At the time, many of the village uncles and aunts did indeed load their motorbikes and head to the market to sell their crop. However, more often, the lychees were simply left hanging on the trees, unpicked. Even those who did harvest them often preferred to give them away for free rather than endure the trip to town to sell them.
Different lychee varieties flower, fruit, and ripen at different times. The irony is that the varieties appearing first and last on the market—Feizixiao and Huaizhi—are not the most flavourful. The widely acclaimed Guiwei and Nuomici varieties happen to ripen exactly during that mid-season price dip.

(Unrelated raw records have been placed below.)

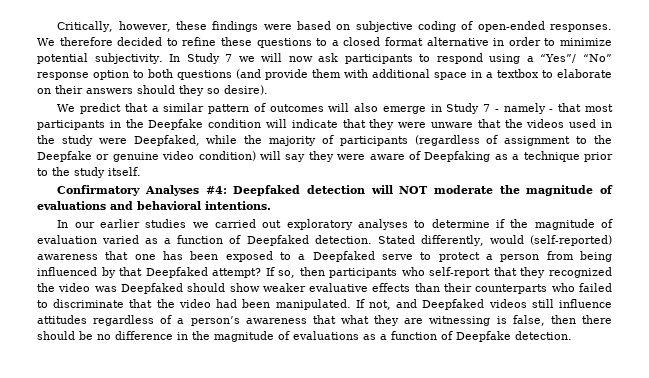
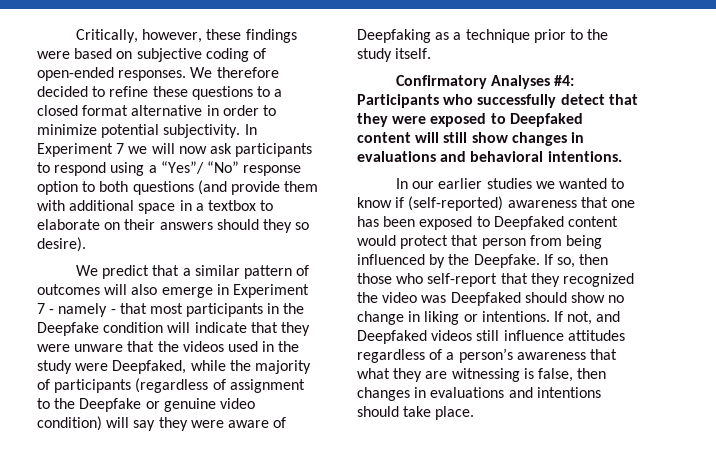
[186,53,220,64] Study -> [37,143,113,157] Experiment
[446,103,480,114] Study -> [232,284,309,298] Experiment
[233,185,613,196] Deepfaked detection will NOT moderate the magnitude of -> [357,94,638,108] [357,113,583,127] [357,132,584,146] Participants who successfully detect that they were exposed to Deepfaked content will still show changes in
[215,219,613,230] [37,235,524,246] carried out exploratory analyses to determine if the magnitude of evaluation varied as a function of Deepfaked detection. Stated differently, would -> [558,178,625,189] [357,197,405,208] wanted to know if
[298,251,493,262] a Deepfaked serve to protect a -> [493,216,618,230] [357,235,479,249] Deepfaked content would protect that
[119,267,262,278] that Deepfaked attempt? -> [448,254,540,268] the Deepfake.
[329,268,398,278] participants -> [357,273,392,284] those
[262,283,612,294] [37,299,351,310] weaker evaluative effects than their counterparts who failed to discriminate that the video had been manipulated. -> [608,295,625,303] [357,311,550,325] no change in liking or intentions.
[582,315,613,324] [37,331,572,342] there should be no difference in the magnitude of evaluations as a function of Deepfake detection. -> [357,387,601,401] [357,406,475,420] changes in evaluations and intentions should take place.

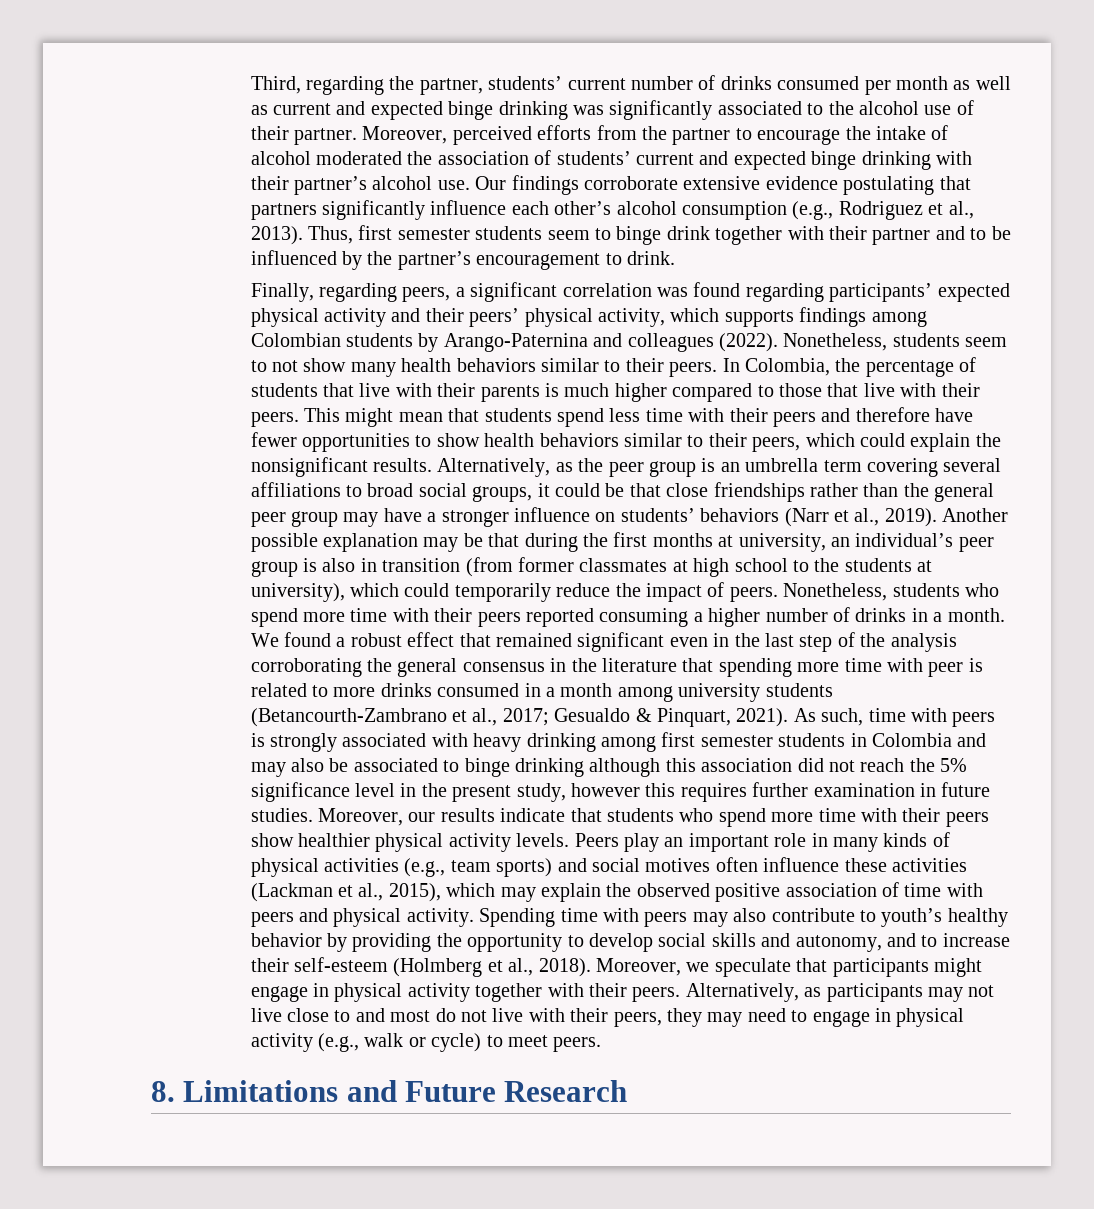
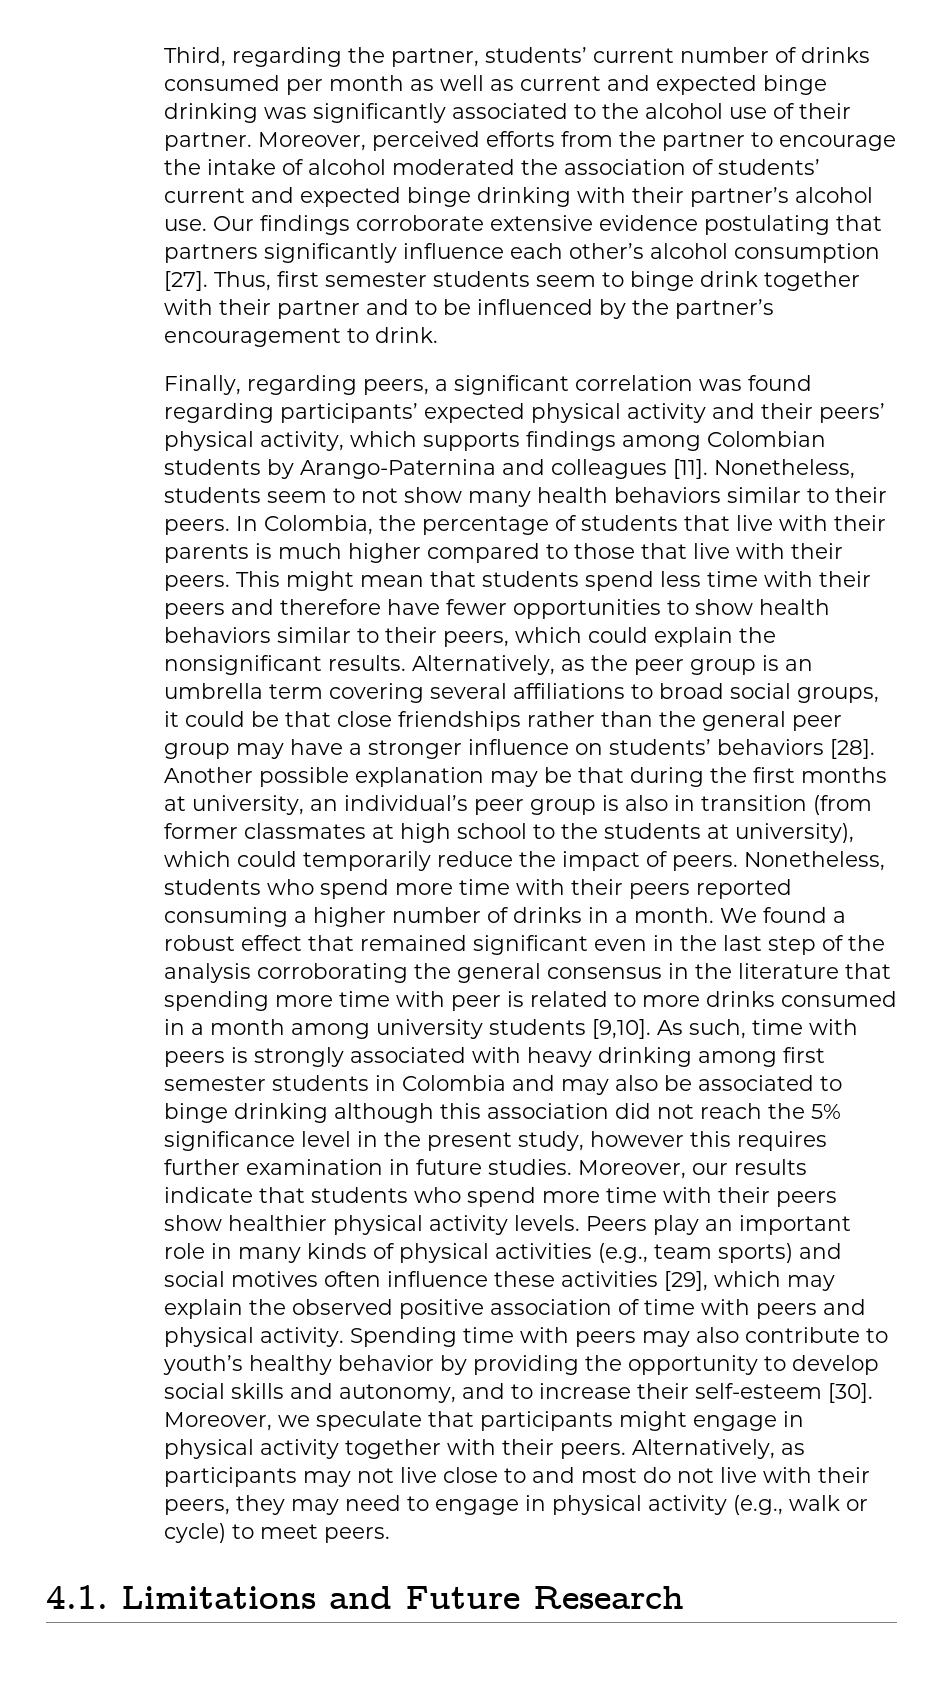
[792,201,974,220] [250,226,303,245] (e.g., Rodriguez et al., 2013). -> [163,271,208,291] [27].
[719,333,779,352] (2022). -> [672,459,708,479] [11].
[784,508,937,527] (Narr et al., 2019). -> [829,739,875,759] [28].
[250,708,789,727] (Betancourth-Zambrano et al., 2017; Gesualdo & Pinquart, 2021). -> [591,1019,651,1039] [9,10].
[250,883,441,902] (Lackman et al., 2015), -> [663,1271,708,1291] [29],
[393,958,591,977] (Holmberg et al., 2018). -> [827,1383,873,1403] [30].
[151,1081,175,1102] 8. -> [46,1585,108,1609] 4.1.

If it were me, knowing I had grown the most delicious lychees only to receive the lowest price, I certainly wouldn’t want to endure the hardship of picking and selling them. Cruelly, the market uses volume, not quality, as the lever for price.
And even when it comes to quality, consumers are likely less concerned with taste or nutrition than with how the fruit looks.
In the Conghua District where Yinlin is located, a variety called Jingganghong is being vigorously promoted. It doesn’t taste great, but it is striking—a red so vivid that consumers are happy to pay for it.
Other villagers have chopped down the lychee trees by the paddies to plant the more sought-after fragrant lemons. These trees fruit in just two years, or even less. Zhong-ge says that once those lemon trees all bear fruit next year, these people will realise just how low the price will drop.

V. Lychee trees, are you happy?

On an afternoon in June, following the rain, I walked with Zhong-ge into the grove and touched the two-hundred-year-old lychee trees.
Zhong-ge told me that these trees no longer have any value, so they are ignored; as a result, they have withered and are not as grand as they once were.
Guo Rui added that because the lychees are neglected and left wild, fewer herbicides, fertilisers, and pesticides are used. The ecology has improved; there are more birds and fewer pests.
I gazed at the trees, lost in thought:
Does the market push high-quality products to the consumer?
Does the market encourage producers to create something of quality?
Does the market make the lychee trees happy?
I wanted to ask the trees: after more than two hundred years, do you feel free now?
The lychees of Conghua, Guangzhou, are nearly ripe, and the residents of Yinlin—both old and new—have begun preparing for the second Yinlin Lychee Festival. Although this year is an off-year for Yinlin with very little fruit, we still hope to use this opportunity to share more stories of the local lychees.
We hope that participants will reflect on whether the desire for “food” fulfils our true needs, and how that desire has transformed the producers, the environment, the supply chain, and the consumers.
And then, let us all embrace those two-hundred-year-old “valueless” lychee trees, and feel a life that is ancient and steady, yet still vibrant and thriving.
Perhaps, one day, when we as humans are also labelled “valueless”, we can find solace in the life story of these ancient lychee trees.